The Republic will be one of the more dynamic euro-zone countries this year, the latest European Economic Outlook from PricewaterhouseCoopers (PwC) states.
While economic growth will slow, it will be well ahead of the euro-zone average, according to PwC chief economist Ms Rosemary Radcliffe. But she warned
that policymakers needed to deal with inflationary issues including wage inflation.
Irish gross domestic product should increase by 8.5 per cent this year followed by 6 per cent in 2002, she forecast. This compares with average forecast GDP growth of 3 per cent for the euro zone in 2001, down from 3.3 per cent in 2000, and 2.75 per cent in 2002.
Within the euro-zone average, Spain and the Netherlands are expected to be among the stronger performers with growth of 3.75 per cent and 4 per cent respectively this year.
Germany and Italy are expected to be below average performers with growth of 2.5 per cent.
Domestic demand is expected to be the primary driver of eurozone growth, with a small positive contribution from net exports.
The assumptions underlying the forecasts include a soft landing for the US economy, a gradual improvement of the euro against the dollar, British growth of about 2.7 per cent in 2001 and stable oil prices - assuming a price of around $25 (€27) per barrel by the end of the year.
While Ms Radcliffe said these forecasts were the most likely scenario, she also set out a low-growth scenario with forecast GDP euro-zone growth of 2.25 per cent this year and 1.5 per cent in 2001 - a possibility if there is a sharp correction in the US equity market and the US suffers a hard landing.

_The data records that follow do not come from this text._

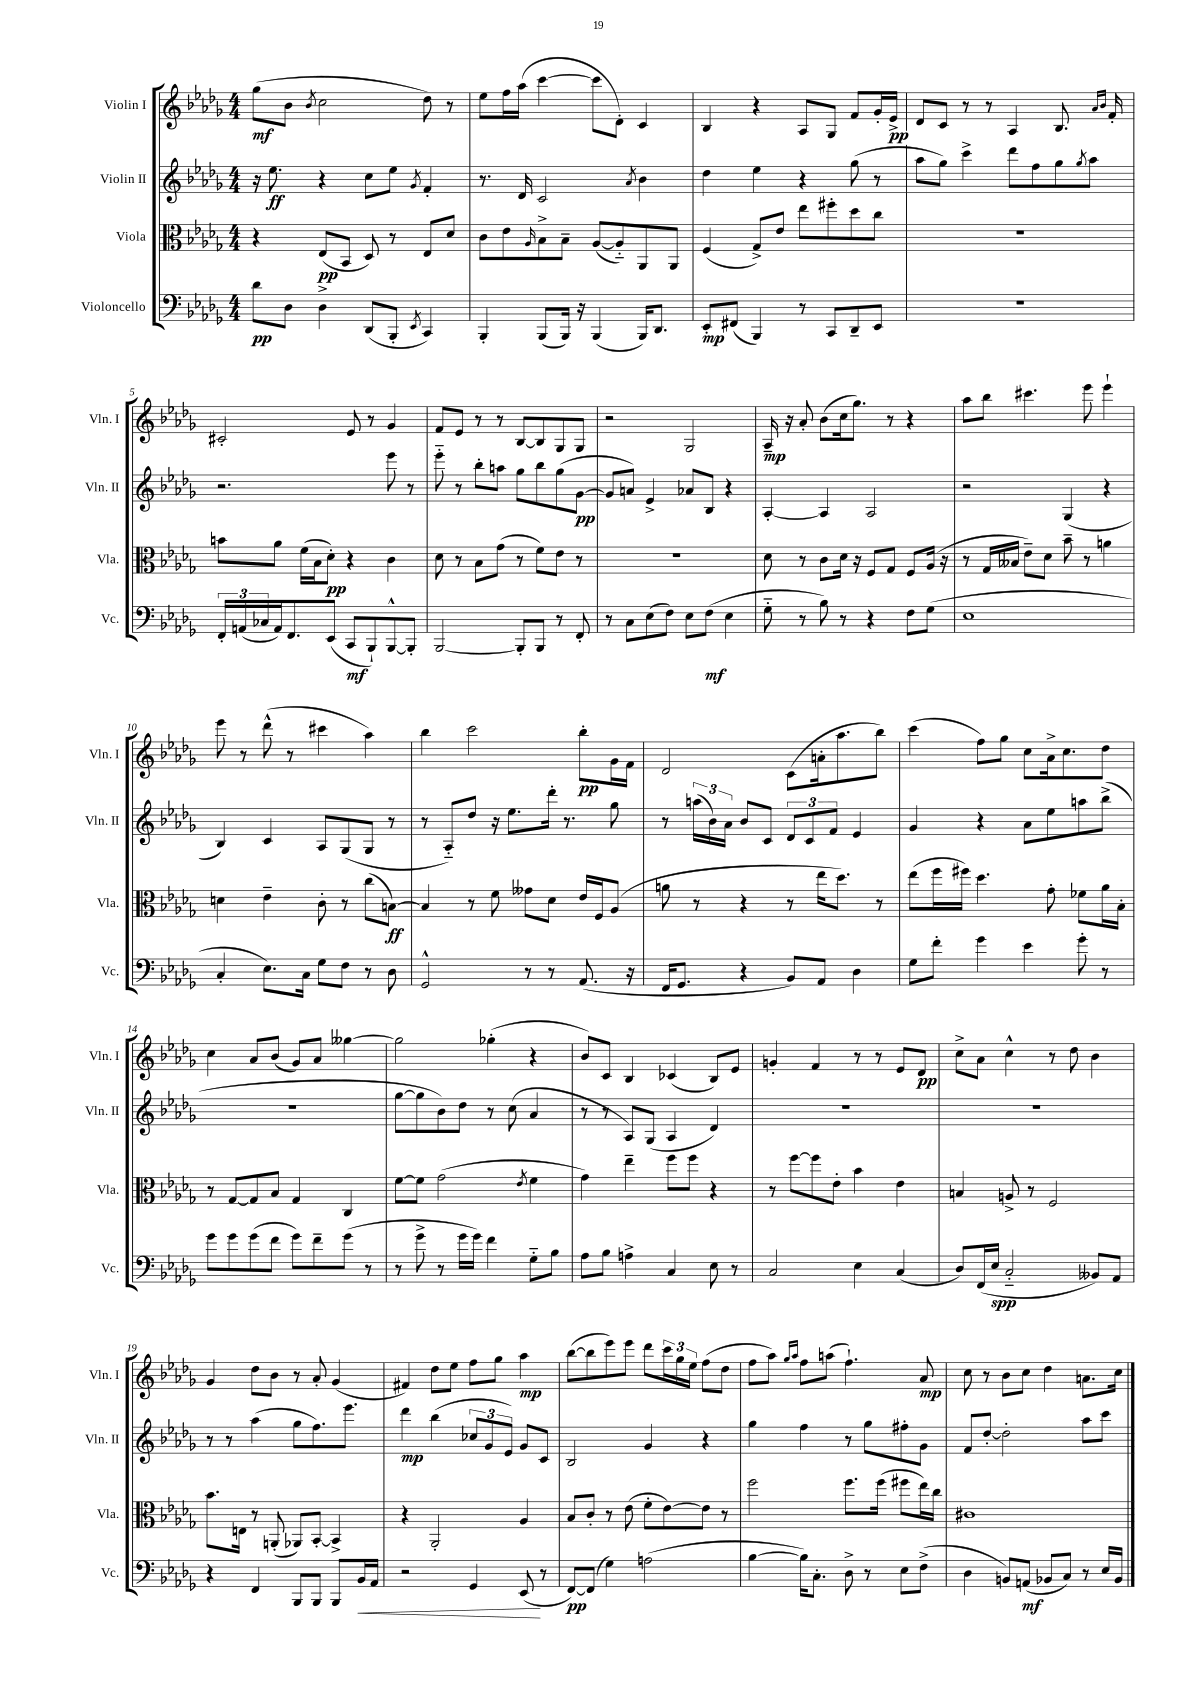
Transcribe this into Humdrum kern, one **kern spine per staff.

**kern	**kern	**kern	**kern
*staff4	*staff3	*staff2	*staff1
*clefF4	*clefC3	*clefG2	*clefG2
*k[b-e-a-d-g-]	*k[b-e-a-d-g-]	*k[b-e-a-d-g-]	*k[b-e-a-d-g-]
*M4/4	*M4/4	*M4/4	*M4/4
8d-	4r	16r	(8gg-
.	.	8.ee-	.
8D-	.	.	8b-
.	.	.	8qb-
4D-^	(8E-	4r	2cc
.	8BB-	.	.
(8DD-	8D-)	8cc	.
8BBB-'	8r	8ee-	.
8qEE-	.	8qg-	.
4CC)	8E-	4f'	8dd-)
.	8d-	.	8r
=	=	=	=
4BBB-'	8c	8.r	8ee-
.	8e-	.	16ff
.	.	16d-	(16aa-
.	16qqA-	.	.
(8BBB-	8B-^	2c	[4ccc
16BBB-)	8B-~	.	.
16r	.	.	.
(4BBB-	([8A-	.	8ccc]
.	8A-'~])	.	8d-')
.	.	8qa-	.
16BBB-)	8AA-	4b-	4c
8.DD-	.	.	.
.	8AA-	.	.
=	=	=	=
8EE-'	(4F	4dd-	4B-
(8FF#	.	.	.
4BBB-)	8G-^)	4ee-	4r
.	8e-	.	.
8r	8ee-	4r	8A-
8CC	8ff#'	.	8G-
8DD-~	8dd-	(8gg-	8f
8EE-	8cc	8r	16g-'
.	.	.	16e-^
=	=	=	=
1r	1r	8aa-	8d-
.	.	8gg-)	8c
.	.	4ccc^	8r
.	.	.	8r
.	.	8ddd-	4A-
.	.	8ff	.
.	.	8gg-	8.B-
.	.	8qgg-	.
.	.	8aa-	.
.	.	.	16qqa-
.	.	.	16qqb-
.	.	.	16f'
=	=	=	=
24FF'	8b	2.r	2c#'
(24AA	.	.	.
24C-	.	.	.
16AA)	8a-	.	.
8.FF	.	.	.
.	(16f	.	.
.	16B-	.	.
(8EE-	8d-')	.	.
8CC	4r	.	8e-
8BBB-`)	.	.	8r
[8BBB-^^	4c	8eee-	4g-
8BBB-']	.	8r	.
=	=	=	=
[2BBB-	8d-	8eee-'~	8f
.	8r	8r	8e-
.	8B-	8bb-'	8r
.	(8g-	8aa	8r
8BBB-']	8r	8gg-	[8B-
8BBB-	8f)	8bb-	8B-]
8r	8e-	(8gg-	8G-
8FF'	8r	[8g-	8G-
=	=	=	=
8r	1r	8g-]	2r
8C	.	8a)	.
(8E-	.	4e-^	.
8F)	.	.	.
8E-	.	8a-	2G-
(8F	.	8B-	.
4E-	.	4r	.
=	=	=	=
8G-'~	8d-	[4A-'	16A-~
.	.	.	16r
8r	8r	.	8a-'
8B-)	8c	4A-]	(8b-
8r	16d-	.	16cc
.	16r	.	8.gg-)
4r	8F	2A-	.
.	8G-	.	8r
8F	8F	.	4r
(8G-	(16A-	.	.
.	16r	.	.
=	=	=	=
1E-	8r	2r	8aa-
.	16G-	.	8bb-
.	16B--	.	.
.	8e-~)	.	4.ccc#
.	8d-	.	.
.	8b-~	(4G-	.
.	8r	.	8eee-
.	4a	4r	4eee-`
=	=	=	=
4C'	4d	4B-)	8eee-
.	.	.	8r
8.E-)	4e-~	4c	(8ddd-^^
.	.	.	8r
16C	.	.	.
8G-	8c'	8A-	4ccc#
8F	8r	(8G-	.
8r	(8cc	8G-	4aa-)
8D-	[8B)	8r	.
=	=	=	=
2GG-^^	4B]	8r	4bb-
.	.	8A-'~)	.
.	8r	8dd-	2ccc
.	8f	16r	.
.	.	8.ee-	.
8r	8g--	.	.
8r	8d-	16ddd-'	.
.	.	8.r	.
(8.AA-	16e-	.	8bb-'
.	16F	.	.
.	(8A-	8gg-	16g-
16r	.	.	16f
=	=	=	=
16FF	8a	8r	2d-
8.GG-	.	.	.
.	8r	(24aa	.
.	.	24b-)	.
.	.	24a-	.
4r	4r	8b-	.
.	.	8c	.
8BB-)	8r	12d-	(8c
.	.	12c	.
8AA-	16ee-	.	16a'
.	.	12f	.
.	8.dd-)	.	8.aa-
4D-	.	4e-	.
.	8r	.	8bb-)
=	=	=	=
8G-	(8ee-	4g-	(4ccc
8f'	16ff	.	.
.	16ff#)	.	.
4g-	4.dd-	4r	8ff)
.	.	.	8gg-
4e-	.	8a-	8cc
.	8g-'	8ee-	16a-^
.	.	.	8.cc
8g-'	8f-	8aa	.
8r	16a-	(8bb-^	8dd-
.	16B-'	.	.
=	=	=	=
8g-	8r	1r	4cc
8g-	[8G-	.	.
(8g-	8G-]	.	8a-
8f	8B-	.	(8b-
8g-)	4G-	.	8g-)
8f~	.	.	8a-
(8g-	4C	.	[4gg--
8r	.	.	.
=	=	=	=
8r	[8f	[8gg-	2gg--]
8g-^	8f]	8gg-]	.
8r	(2g-	8b-)	.
16g-	.	8dd-	.
16g-)	.	.	.
4f	.	8r	(4gg-'
.	.	(8cc	.
.	8qe-	.	.
8G-'~	4f	4a-	4r
8B-	.	.	.
=	=	=	=
8A-	4g-)	8r	8b-)
8B-	.	8r	8c
4A^	4ee-~	8A-)	4B-
.	.	(8G-	.
4C	8ff	4A-	(4c-
.	8ff	.	.
8E-	4r	4d-)	8B-)
8r	.	.	8e-
=	=	=	=
2C	8r	1r	4g'
.	[8ff	.	.
.	8ff]	.	4f
.	8e-'	.	.
4E-	4b-	.	8r
.	.	.	8r
(4C	4e-	.	8e-
.	.	.	8d-
=	=	=	=
8D-)	4B	1r	8cc^
(16FF	.	.	8a-
16E-	.	.	.
2C'~	8A^	.	4cc^^
.	8r	.	.
.	2F	.	8r
.	.	.	8dd-
8BB--)	.	.	4b-
8AA-	.	.	.
=	=	=	=
4r	8.b-	8r	4g-
.	.	8r	.
.	16E	.	.
4FF	8r	(4aa-	8dd-
.	(8AA'	.	8b-
8BBB-	8AA-)	8gg-	8r
8BBB-	[8BB-'	8.ff)	8a-'
8BBB-	4BB-^]	.	(4g-
.	.	8.eee-	.
16BB-	.	.	.
16AA-	.	.	.
=	=	=	=
2r	4r	4ddd-	4f#)
.	2AA-'	(4bb-	8dd-
.	.	.	8ee-
4GG-	.	12cc-	8ff
.	.	12g-	.
.	.	.	8gg-
.	.	12e-)	.
(8EE-	4A-	8g-	4aa-
8r	.	8c	.
=	=	=	=
[8FF)	8B-	2B-	([8bb-
(8FF]	8c'	.	8bb-]
4G-)	8r	.	8eee-)
.	(8e-	.	8eee-
(2A	8f'	4g-	8ddd-
.	[8e-)	.	24ccc
.	.	.	24gg-
.	.	.	24ee-
.	8e-]	4r	(8ff
.	8r	.	8dd-
=	=	=	=
[4B-	2ff	4gg-	8ff
.	.	.	8aa-)
.	.	.	16qqgg-
.	.	.	16qqaa-
16B-])	.	4ff	8ff
8.C'	.	.	.
.	.	.	(8aa
8D-^	8.ff	8r	4.ff`)
8r	.	8gg-	.
.	(16ff	.	.
8E-	8ff#	8ff#'	.
(8F^	16ee-)	8g-	8a-
.	16cc	.	.
=	=	=	=
4D-	1c#	8f	8cc
.	.	[8dd-'	8r
8BB)	.	2dd-']	8b-
(8AA	.	.	8cc
8BB-	.	.	4dd-
8C)	.	.	.
8r	.	8aa-	8.a
16E-	.	8ccc	.
16BB-	.	.	16cc
==	==	==	==
*-	*-	*-	*-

The European Central Bank is expected to remain cautious on interest rates in an uncertain economic environment. She forecast no significant change in rates in the first half of the year and a slight fall in the second half.
The euro should gradually increase to around parity with the dollar at the end of 2001 and to $1.05 by the end of 2002, she forecast. But she warned of a wide margin of error in this forecast.